James Corden was in brutally honest mood this afternoon as he reflected on his least favorite Gavin & Stacey episode at the BBC Comedy Festival.
“It’s a very very very bad half hour,” he said of Season 1 Episode 2 of his beloved BBC sitcom. “It’s an awful episode.”
So why is Corden so damning?
He said he and co-creator Ruth Jones “backed ourselves into a corner” by making Gavin propose to Stacey at the end of Episode 1.
“It had this very romantic end, so you can’t do another romantic proposal [in the next one],” he explained.
Episode 2 of the first series sees a huge misunderstanding on the phone cause Gavin to have to drive to Wales to resolve his relationship. At that point in their earlier careers, Corden and Jones didn’t realize Gavin & Stacey was “not a sitcom but closer to a comedy drama,” he said. “We were conscious of this half-hour comedy thing and I don’t think we trusted that actually the characters will be the thing that will be funny,” he added. “We tried to instead say we needed something funny in the scenes so we had Gavin jump the barriers when proposing, and be covered in lasers. In our head we were making a sitcom but we weren’t, we were making a character-driven story.”
Speaking alongside Corden, Jones joked that there is “very little Nessa” in Season 1 Episode 2, hence the failure.
The only saving grace of the ep, Corden added, was that iconic characters Dawn and Pete, played by Julia Davies and Adrian Scarborough, were introduced. Corden said today the pair were possibly their greatest creation, along with Pam, played by Alison Steadman.
Corden used his Comedy Festival appearance to argue passionately for comedy commissioners to take bigger risks on shows and greenlight double-season orders.
“How do platforms today crack comedy?,” he questioned. “I feel like the only way is to commission two series and say, ‘We believe in this and it’s going to take time and you can’t rely on overnight ratings’. There is an element of ownership and discovery to comedy that we the audience want to find comedies and share them with our friends.”
Gavin & Stacey was given a double-season order before it had premiered but Corden questioned whether this would happen in today’s climate. “They said it doesn’t matter how many people watch this, we believe in it and want to commission it again,” he said of the BBC. “Commissioners have to treat comedy in a different way. It can create stars overnight but audiences need time and don’t want to be force fed.”
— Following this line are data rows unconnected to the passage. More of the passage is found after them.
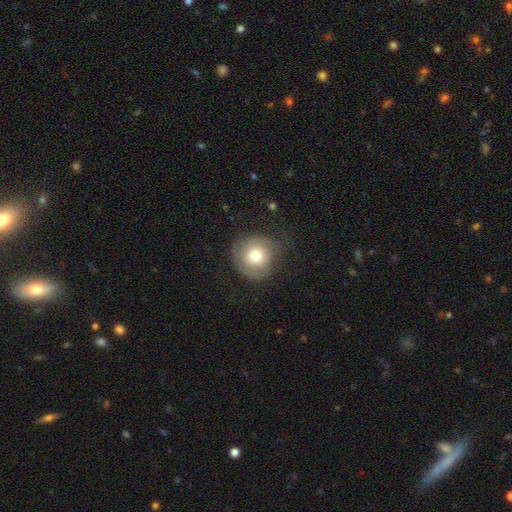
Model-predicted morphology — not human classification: Smooth or featured? Predicted: smooth (p=0.69). How rounded? Predicted: round (p=0.92). Merging? Predicted: none (p=0.61).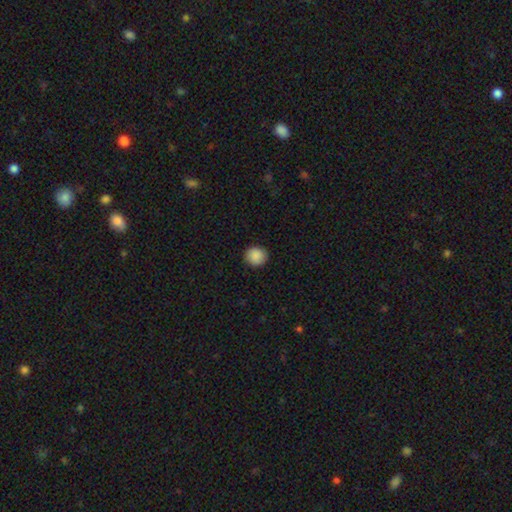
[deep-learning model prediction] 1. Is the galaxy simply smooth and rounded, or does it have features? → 89% smooth, 8% star or artifact, 3% featured or disk.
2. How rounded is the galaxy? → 89% round, 10% in between, 1% cigar-shaped.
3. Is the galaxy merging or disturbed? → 91% none, 7% minor disturbance, 2% major disturbance, 1% merger.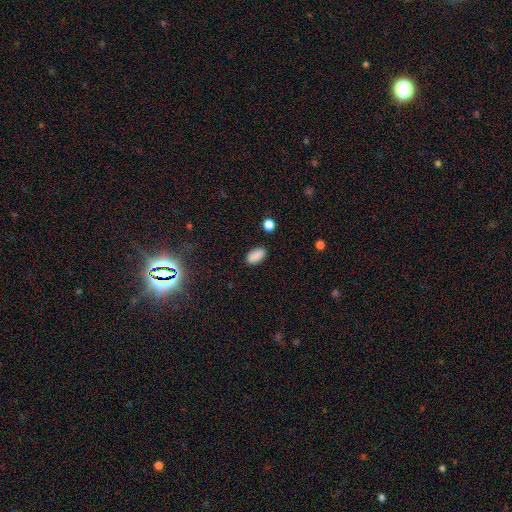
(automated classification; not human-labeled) Q: Smooth or featured?
A: smooth (88%); runner-up: star or artifact (8%)
Q: How rounded?
A: in between (93%); runner-up: round (4%)
Q: Merging?
A: none (83%); runner-up: minor disturbance (11%)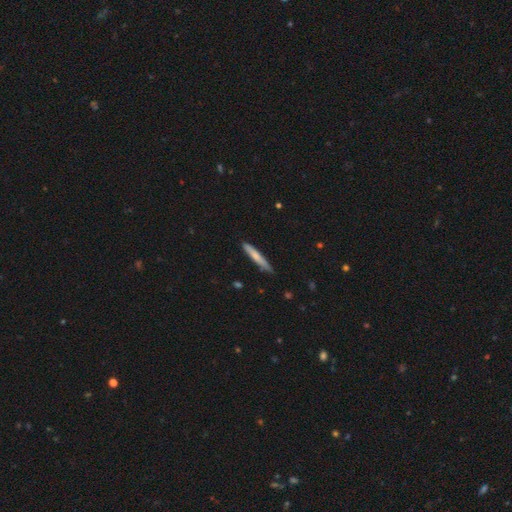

You also need a fair bit of luck, Corden added. “If [Gavin & Stacey] came six months earlier or later there’s a chance it doesn’t work,” he said. “We are so programmed to think about success but success is about timing, mood, culture, and there is such an element of luck in it.”
Gavin & Stacey‘s finale was 2024’s most-watched TV show in the UK, concluding on Christmas day to an eventual audience of more than 20 million people.
Corden and Jones have since swapped the BBC for Apple TV with The Choir, which rolls cameras this year and sees them star as brother and sister Ben and Lisa, reunited after Ben returns home from abroad to a quiet English town.
The pair were speaking at the BBC Comedy Festival just after top British comedy commissioners and before the writers of Amandaland.